##### INFORMATION SUPPLIED

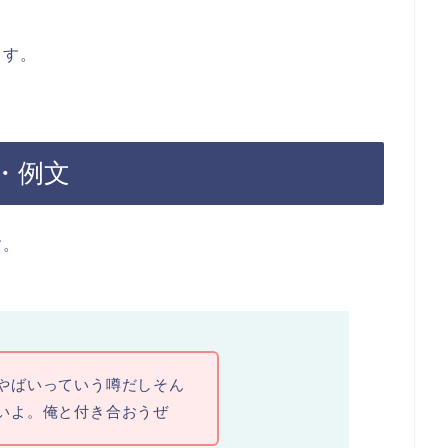
ます。
・例文
す。
やばいっていう噂だしそん
いよ。俺と付き合おうぜ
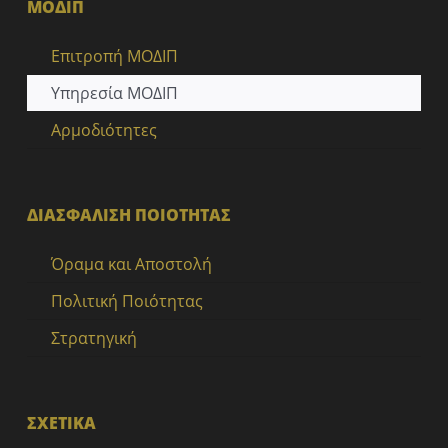
ΜΟΔΙΠ
Επιτροπή ΜΟΔΙΠ
Υπηρεσία ΜΟΔΙΠ
Αρμοδιότητες
ΔΙΑΣΦΑΛΙΣΗ ΠΟΙΟΤΗΤΑΣ
Όραμα και Αποστολή
Πολιτική Ποιότητας
Στρατηγική
ΣΧΕΤΙΚΑ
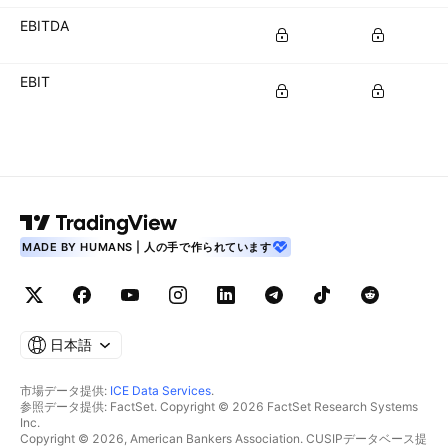
EBITDA
EBIT
MADE BY HUMANS | 人の手で作られています
日本語
市場データ提供:
ICE Data Services
.
参照データ提供: FactSet. Copyright © 2026 FactSet Research Systems
Inc.
Copyright © 2026, American Bankers Association. CUSIPデータベース提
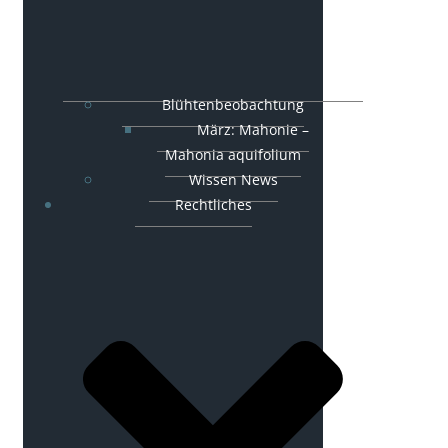
Blühtenbeobachtung
März: Mahonie –
Mahonia aquifolium
Wissen News
Rechtliches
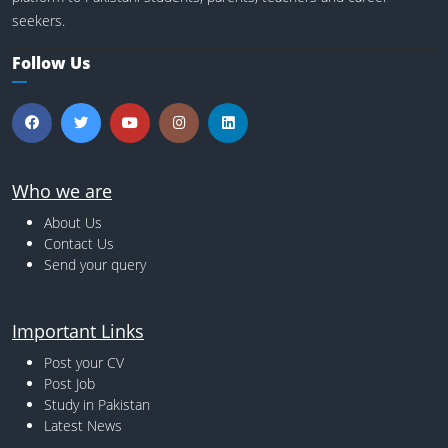
seekers.
Follow Us
Who we are
About Us
Contact Us
Send your query
Important Links
Post your CV
Post Job
Study in Pakistan
Latest News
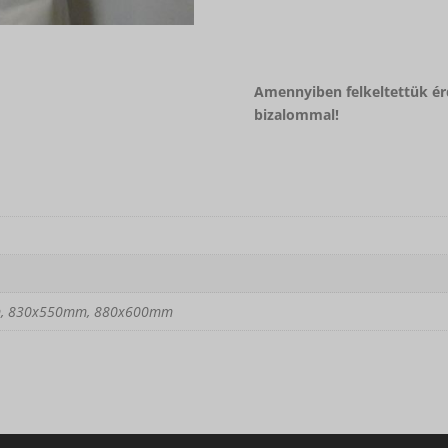
Amennyiben felkeltettük ér
bizalommal!
, 830x550mm, 880x600mm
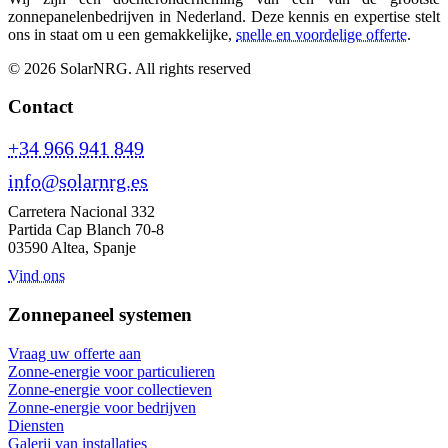
zonnepanelenbedrijven in Nederland. Deze kennis en expertise stelt
ons in staat om u een gemakkelijke,
snelle en voordelige offerte
.
© 2026 SolarNRG.
All rights reserved
Contact
+34 966 941 849
info@solarnrg.es
Carretera Nacional 332
Partida Cap Blanch 70-8
03590 Altea, Spanje
Vind ons
Zonnepaneel systemen
Vraag uw offerte aan
Zonne-energie voor particulieren
Zonne-energie voor collectieven
Zonne-energie voor bedrijven
Diensten
Galerij van installaties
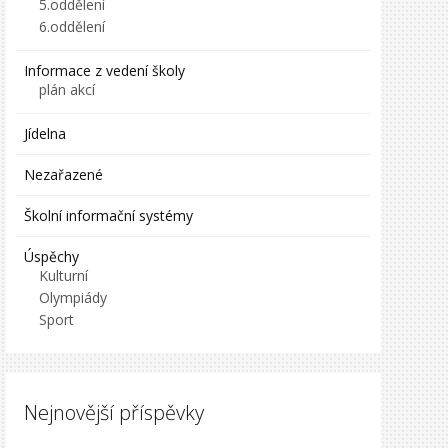
5.oddělení
6.oddělení
Informace z vedení školy
plán akcí
Jídelna
Nezařazené
Školní informační systémy
Úspěchy
Kulturní
Olympiády
Sport
Nejnovější příspěvky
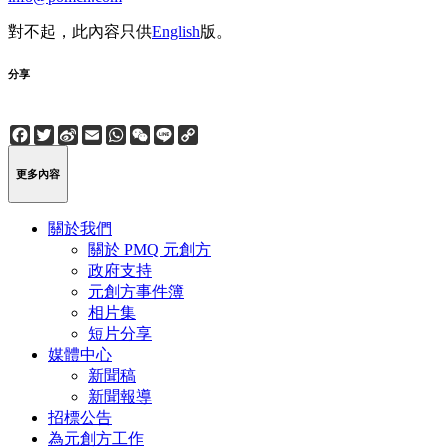
對不起，此內容只供
English
版。
分享
Facebook
Twitter
Sina
Email
WhatsApp
WeChat
Line
Copy
Weibo
Link
更多內容
關於我們
關於 PMQ 元創方
政府支持
元創方事件簿
相片集
短片分享
媒體中心
新聞稿
新聞報導
招標公告
為元創方工作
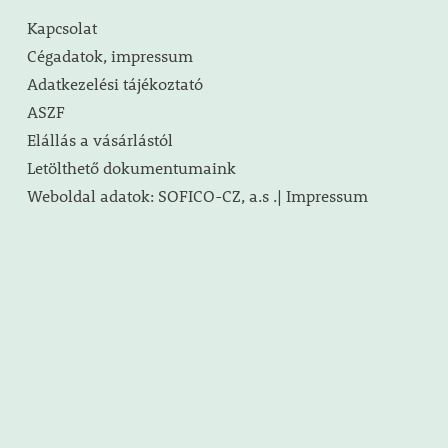
Kapcsolat
Cégadatok, impressum
Adatkezelési tájékoztató
ASZF
Elállás a vásárlástól
Letölthető dokumentumaink
Weboldal adatok: SOFICO-CZ, a.s .| Impressum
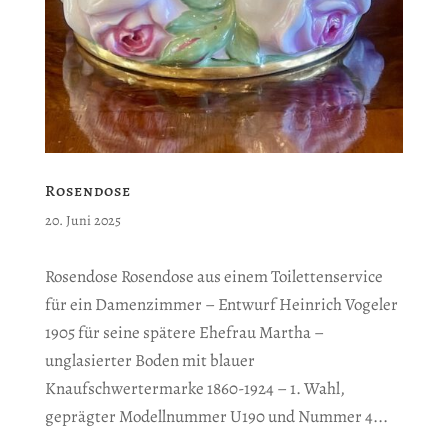
Rosendose
20. Juni 2025
Rosendose Rosendose aus einem Toilettenservice
für ein Damenzimmer – Entwurf Heinrich Vogeler
1905 für seine spätere Ehefrau Martha –
unglasierter Boden mit blauer
Knaufschwertermarke 1860-1924 – 1. Wahl,
geprägter Modellnummer U190 und Nummer 4...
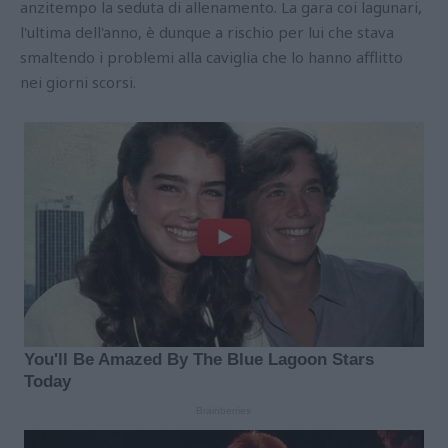
anzitempo la seduta di allenamento. La gara coi lagunari,
l'ultima dell'anno, è dunque a rischio per lui che stava
smaltendo i problemi alla caviglia che lo hanno afflitto
nei giorni scorsi.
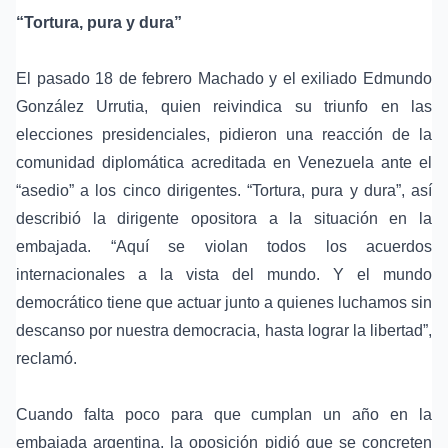
“Tortura, pura y dura”
El pasado 18 de febrero Machado y el exiliado Edmundo
González Urrutia, quien reivindica su triunfo en las
elecciones presidenciales, pidieron una reacción de la
comunidad diplomática acreditada en Venezuela ante el
“asedio” a los cinco dirigentes. “Tortura, pura y dura”, así
describió la dirigente opositora a la situación en la
embajada. “Aquí se violan todos los acuerdos
internacionales a la vista del mundo. Y el mundo
democrático tiene que actuar junto a quienes luchamos sin
descanso por nuestra democracia, hasta lograr la libertad”,
reclamó.
Cuando falta poco para que cumplan un año en la
embajada argentina, la oposición pidió que se concreten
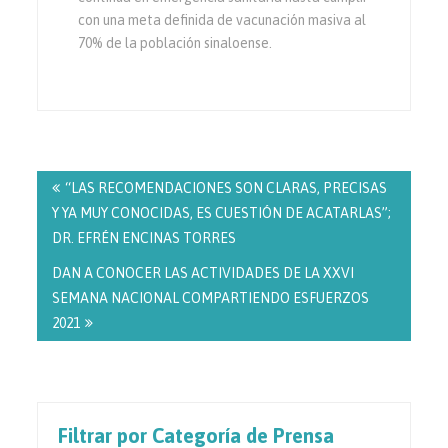
con una meta definida de vacunación masiva al
70% de la población sinaloense.
Navegación
de
“LAS RECOMENDACIONES SON CLARAS, PRECISAS
entradas
Y YA MUY CONOCIDAS, ES CUESTIÓN DE ACATARLAS”;
DR. EFRÉN ENCINAS TORRES
DAN A CONOCER LAS ACTIVIDADES DE LA XXVI
SEMANA NACIONAL COMPARTIENDO ESFUERZOS
2021
Filtrar por Categoría de Prensa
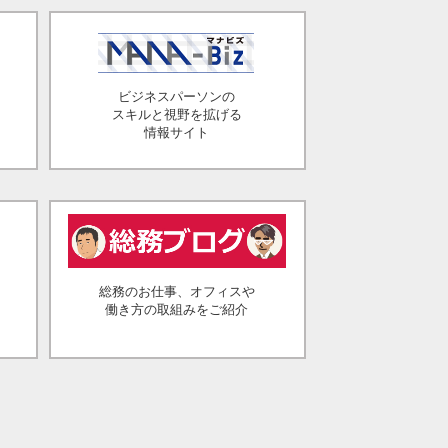
ビジネスパーソンの
スキルと視野を拡げる
情報サイト
総務のお仕事、オフィスや
働き方の取組みをご紹介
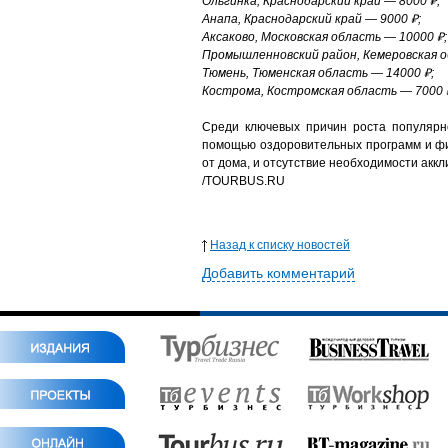
Ольгинка, Краснодарский край — 8000 ₽;
Анапа, Краснодарский край — 9000 ₽;
Аксаково, Московская область — 10000 ₽;
Промышленновский район, Кемеровская о
Тюмень, Тюменская область — 14000 ₽;
Кострома, Костромская область — 7000 
Среди ключевых причин роста популярно
помощью оздоровительных программ и фит
от дома, и отсутствие необходимости акк
/TOURBUS.RU
Назад к списку новостей
Добавить комментарий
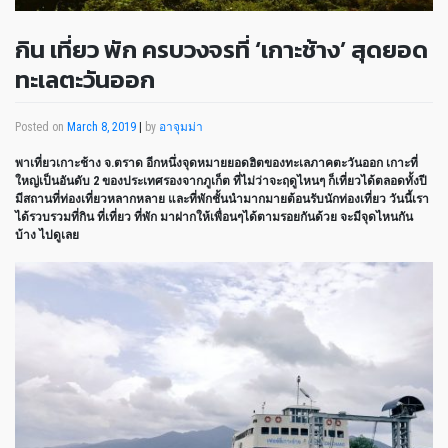
กิน เที่ยว พัก ครบวงจรที่ ‘เกาะช้าง’ สุดยอด
ทะเลตะวันออก
Posted on
March 8, 2019
|
by
อาจุมม่า
พาเที่ยวเกาะช้าง จ.ตราด อีกหนึ่งจุดหมายยอดฮิตของทะเลภาคตะวันออก เกาะที่
ใหญ่เป็นอันดับ 2 ของประเทศรองจากภูเก็ต ที่ไม่ว่าจะฤดูไหนๆ ก็เที่ยวได้ตลอดทั้งปี
มีสถานที่ท่องเที่ยวหลากหลาย และที่พักชั้นนำมากมายต้อนรับนักท่องเที่ยว วันนี้เรา
ได้รวบรวมที่กิน ที่เที่ยว ที่พัก มาฝากให้เพื่อนๆได้ตามรอยกันด้วย จะมีจุดไหนกัน
บ้าง ไปดูเลย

##########

THE TASK: Copy out each line of the records above that contains the word "offerte".

SOLUTION TO THIS EXERCISE:
snelle en voordelige offerte
Vraag uw offerte aan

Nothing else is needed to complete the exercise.